What to do:
(a) In the copyright discussion, what should you do when you discover plagiarism or copyright violation?
(b) Set down the copyright discussion word for word, starting at "Is this a legal" and ending at "the problem fixed.".
(c) Resume the copyright discussion from its final sentence onward.

Today I posted a canned comment on this link only answer, stating that

it would be preferable to include the essential parts of the answer here, and provide the link for reference.

The author of the answer reacted by copying & pasting a large section of that knowledge base article into the answer, which, while it certainly improves the answer a great deal, violates VMwares copyright on that article.

Is this a legal problem for SF? or just for the author of the answer? How should such answers be handled?

  • Note that the answer has been edited and the problem fixed.
    – Sven
    May 6, 2019 at 9:27

1 Answer 1


The text says to include the essential parts of the answer. If the author of the answer does that and only that, it would fall under the fair use doctrine - see the U.S. Copyright Office's information on Fair Use. But if the author, as you say, copies and pastes a large portion of copyrighted text, presenting it as their own, that would be both legally and morally wrong.

When you discover plagiarism or copyright violation, you should flag it to the moderators and let them decide how to take actions. See e.g. "Possible plagiarism detected?" and "Post deleted due to DMCA notice" on meta.SO.

Material shown:
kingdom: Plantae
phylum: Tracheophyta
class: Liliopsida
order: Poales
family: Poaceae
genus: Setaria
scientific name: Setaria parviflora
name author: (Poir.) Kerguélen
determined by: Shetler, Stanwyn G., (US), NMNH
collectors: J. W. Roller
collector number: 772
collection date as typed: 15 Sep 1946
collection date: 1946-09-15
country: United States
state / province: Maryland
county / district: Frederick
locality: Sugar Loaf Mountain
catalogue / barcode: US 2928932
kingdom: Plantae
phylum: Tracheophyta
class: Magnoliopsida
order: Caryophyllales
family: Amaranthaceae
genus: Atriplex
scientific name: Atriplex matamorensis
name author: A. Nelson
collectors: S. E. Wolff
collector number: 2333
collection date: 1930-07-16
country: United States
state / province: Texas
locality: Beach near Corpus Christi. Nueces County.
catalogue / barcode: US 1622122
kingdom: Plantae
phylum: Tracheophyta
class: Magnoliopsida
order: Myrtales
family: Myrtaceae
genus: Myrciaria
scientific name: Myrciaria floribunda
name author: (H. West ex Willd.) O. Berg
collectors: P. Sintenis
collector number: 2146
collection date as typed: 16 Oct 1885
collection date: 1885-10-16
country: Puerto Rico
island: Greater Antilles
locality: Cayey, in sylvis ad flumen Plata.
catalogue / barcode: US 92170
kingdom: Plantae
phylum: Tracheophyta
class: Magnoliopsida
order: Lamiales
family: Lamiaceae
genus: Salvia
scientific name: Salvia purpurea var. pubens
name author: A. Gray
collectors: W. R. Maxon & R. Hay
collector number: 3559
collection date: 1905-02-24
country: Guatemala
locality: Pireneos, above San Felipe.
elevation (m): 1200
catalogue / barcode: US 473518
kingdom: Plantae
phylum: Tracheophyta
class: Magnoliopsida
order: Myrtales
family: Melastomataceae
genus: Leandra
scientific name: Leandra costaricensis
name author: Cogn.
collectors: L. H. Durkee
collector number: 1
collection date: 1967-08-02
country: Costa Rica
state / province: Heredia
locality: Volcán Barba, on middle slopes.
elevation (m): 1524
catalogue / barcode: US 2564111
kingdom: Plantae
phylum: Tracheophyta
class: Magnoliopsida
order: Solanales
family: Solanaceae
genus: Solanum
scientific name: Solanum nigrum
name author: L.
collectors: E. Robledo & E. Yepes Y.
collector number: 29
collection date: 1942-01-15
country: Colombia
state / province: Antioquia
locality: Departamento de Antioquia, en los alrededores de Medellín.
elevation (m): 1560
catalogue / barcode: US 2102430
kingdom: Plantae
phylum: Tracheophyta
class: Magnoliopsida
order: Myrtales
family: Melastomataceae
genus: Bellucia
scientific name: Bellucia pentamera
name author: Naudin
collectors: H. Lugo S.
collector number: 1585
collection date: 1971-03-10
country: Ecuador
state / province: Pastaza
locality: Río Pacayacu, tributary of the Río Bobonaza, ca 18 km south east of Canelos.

Responses in order:
(a) Flag it to the moderators and let them decide what action to take.

(b)
Is this a legal problem for SF? or just for the author of the answer? How should such answers be handled?

  • Note that the answer has been edited and the problem fixed.

(c)
  • 2
    ah, plagiarism was not a term I was search for before asking the question. I was searching for copyright and infringement and couldn't find anything. I guess we can close this as a duplicate to your linked question then, so others can find it more easily in the future May 6, 2019 at 8:37
  • Well, the questions/answers I linked are on meta.SO, not meta.SF, so I don't know if we can close it as duplicate.
    – Jenny D
    May 6, 2019 at 8:39
  • I looked over there since it seemed to me that it's a network-wide question rather than a site question.
    – Jenny D
    May 6, 2019 at 8:39
  • Closing as duplicate only works within a site, for some reason.
    – Sven
    May 6, 2019 at 8:40
  • 3
    /me considers copying and pasting the answer from the dupe. :-p May 14, 2019 at 4:27
  • @tudor all the answers here on the site are licensed to StackOverflow in perpetuity, so that would probably actually be legally OK :-) (though it would generally be considered polite to include an attribution to the original author)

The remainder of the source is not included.